What you need to do
Please make an exact transcription of the records, keeping the pictures out of it.

= = = = =

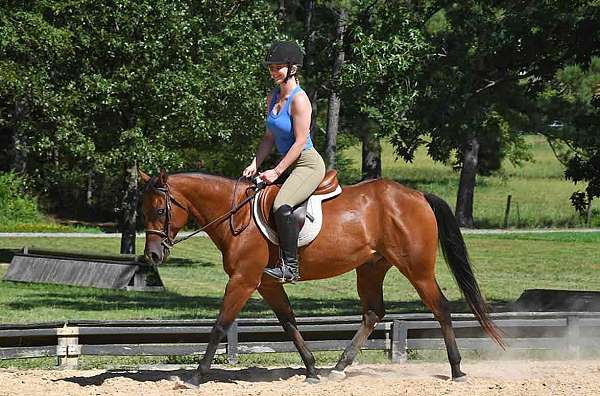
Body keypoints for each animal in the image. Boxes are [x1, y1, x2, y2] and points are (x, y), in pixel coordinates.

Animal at [139, 170, 502, 386]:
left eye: (159, 210)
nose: (153, 256)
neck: (236, 216)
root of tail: (416, 195)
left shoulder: (243, 280)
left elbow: (220, 325)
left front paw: (196, 376)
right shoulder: (268, 284)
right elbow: (289, 324)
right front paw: (312, 370)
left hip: (417, 268)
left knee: (440, 308)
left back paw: (456, 370)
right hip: (371, 268)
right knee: (373, 313)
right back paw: (339, 367)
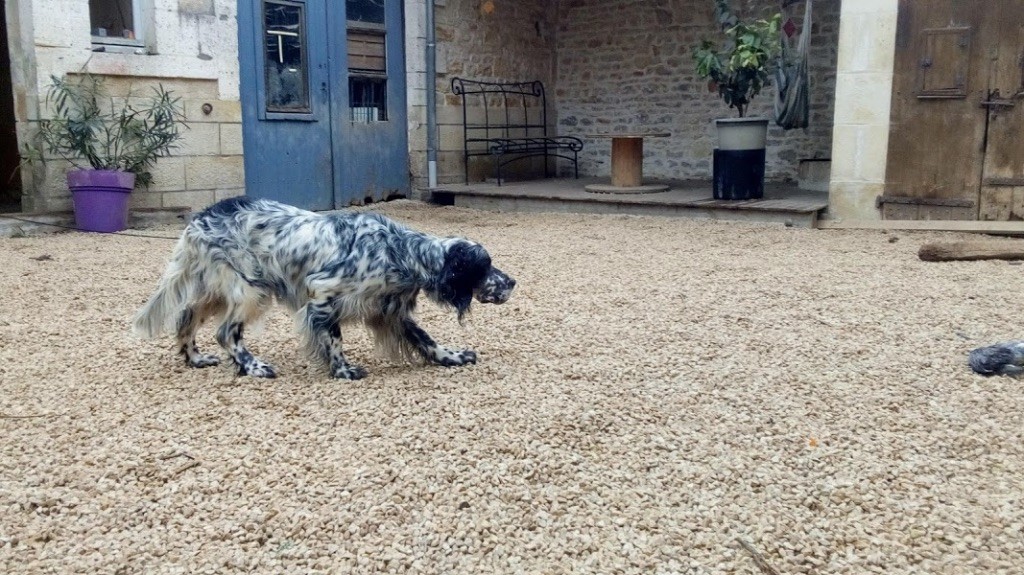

= = = = =

Solution for this task
Body keypoints for each animal in the image. Boxes are [x1, y1, x2, y2] and points are (x, y), in pixel coordinates.

Animal at [139, 170, 502, 386]:
left eye: (159, 210)
nose: (153, 256)
neck: (236, 216)
root of tail: (416, 195)
left shoulder: (243, 280)
left elbow: (220, 325)
left front paw: (196, 376)
right shoulder: (268, 284)
right elbow: (289, 324)
right front paw: (312, 370)
left hip: (417, 268)
left knee: (440, 308)
left back paw: (456, 370)
right hip: (371, 268)
right knee: (373, 313)
right back paw: (339, 367)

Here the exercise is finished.